Arazilerin ikta' ile taksim edilmesi konusu az sonra gelecek.

 

 

 

********************

Ulufe Dağıtılacakların Kaydını Tutmak

********************

 

9771. Naşire b. Sümeyy el-Yezeni anlatıyor: Hz. Ömer b. el- Hattab'ın Cabiye gününde insanlara şöyle bir konuşma yaptığını işittim: "Yüce Allah, beni şu malın bekçisi ve dağıtıcısı yaptı. Bilakis, Allah onu dağıtıyor. Ben, önce Resulullah'ın (Sallallahu aleyhi ve Sellem) ailesinden başlayacağım, sonra insanların en şereflilerine dağıtacağım."

 

Hz. Peygamber'in (Sallallahu aleyhi ve Sellem) hanımlarına on bin dirhem takdir etti. Cüveyriye, Safiyye ve Meymune bundan hariç tutuldu. Bunun üzerine Hz.
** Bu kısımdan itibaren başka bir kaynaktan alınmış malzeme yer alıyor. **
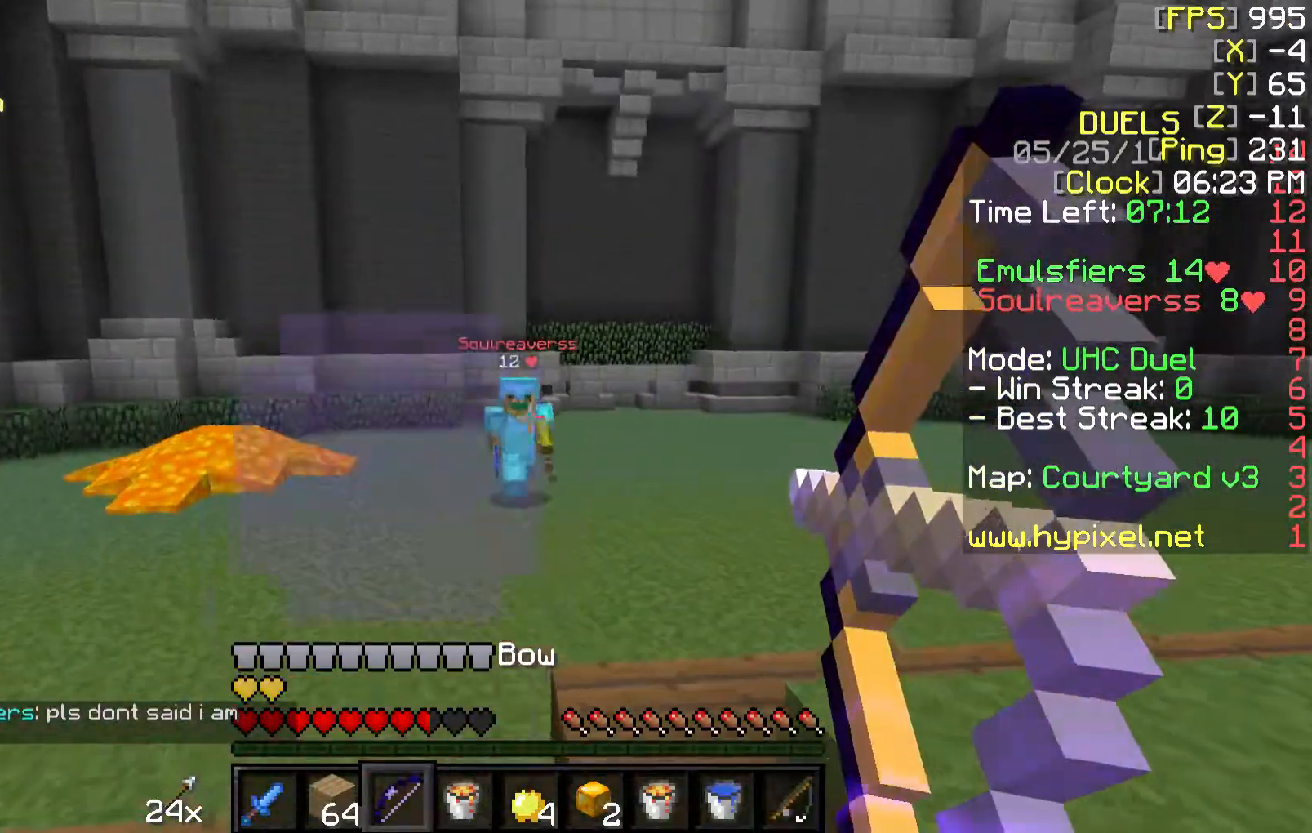
{"keys": ["a"], "mouse": [], "events": [[33, "w", "up"], [67, "a", "up"], [183, "s", "down"], [433, "a", "down"], [433, "mouse_right", "up"], [483, "mouse_left", "up"], [483, "s", "up"]]}
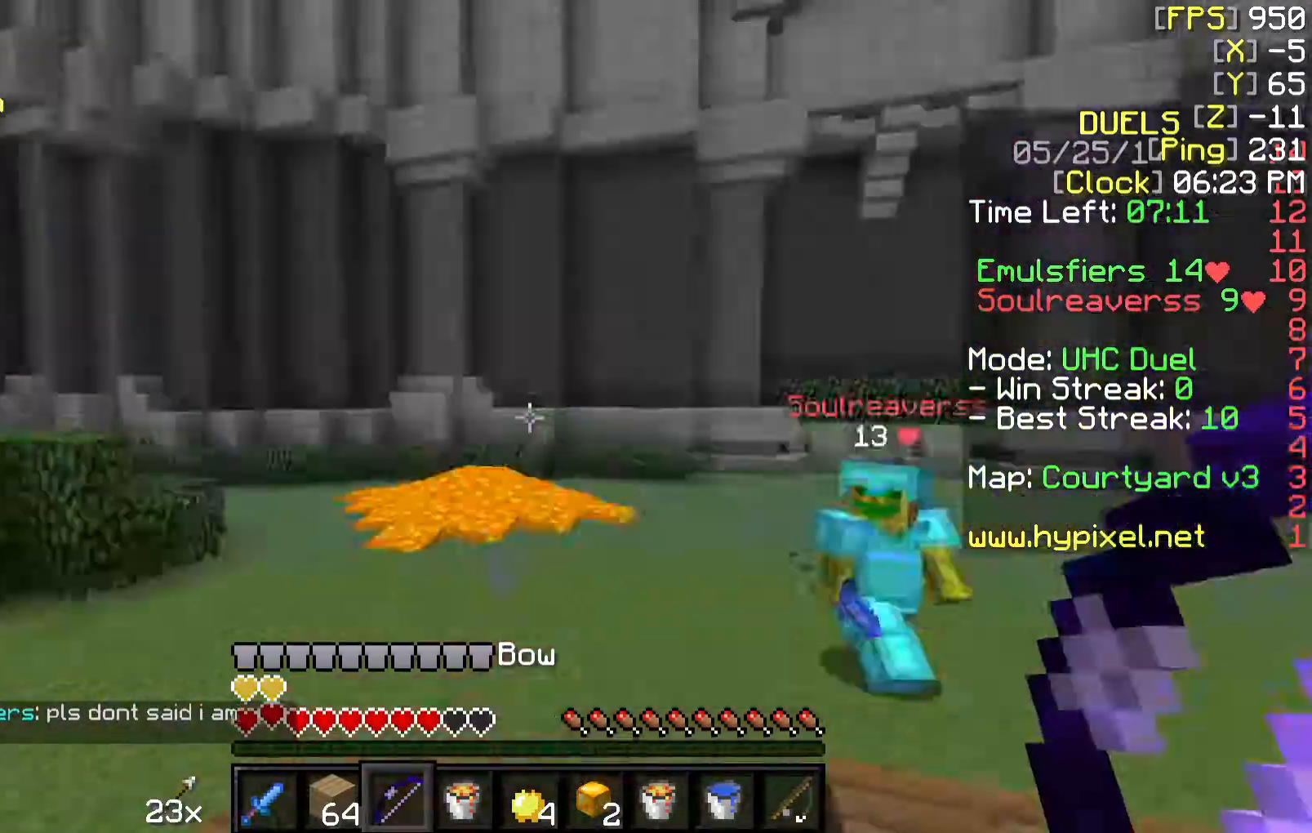
{"keys": ["w"], "mouse": [], "events": [[33, "w", "down"], [133, "a", "up"], [433, "mouse_right", "down"], [483, "mouse_right", "up"]]}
Aişe: "Allah Resulü (Sallallahu aleyhi ve Sellem), bizlere adaletli davranıyordu" dedikten sonra, Hz. Ömer, aralarında eşitlik yaptı. Daha sonra Hz. Ömer: "Ben (dağıtmaya), ilk hicret eden sahabilerden başlıyorum. Çünkü biz, zulümle ve düşmanlıkla yurtlarımızdan çıkarıldık. Daha sonra onların en şereflilerine dağıtacağım" dedi.

Hz. Ömer, Bedir savaşına iştirak edenlere beş bin dirhem takdir etti.

Bedr'e iştirak eden Ensar'a dört bin dirhem, Uhud'a iştirak edenlere üç bin dirhem takdir ettikten sonra: "Hicrette acele edene, ulufe de acele ulaşır. Hicrette ağır hareket edene, ulufe de ağır hareket eder. Hiç kimse bineğinin konakladığı yerden başka bir şeyi kınamasın. Ben, sizden Halid b. el-Velid adına özür diliyorum. Çünkü ben, ona bu malı Muhacirlerin zayıflarına vakfetmesini emrettim. O ise bunu, durumu iyi olanlara, şerefli ve ağzı laf yapan insanlara verdi. Ben de onu azlettirip yerine Ebu Ubeyde b. el-Cemlh'ı emir tayin ettim."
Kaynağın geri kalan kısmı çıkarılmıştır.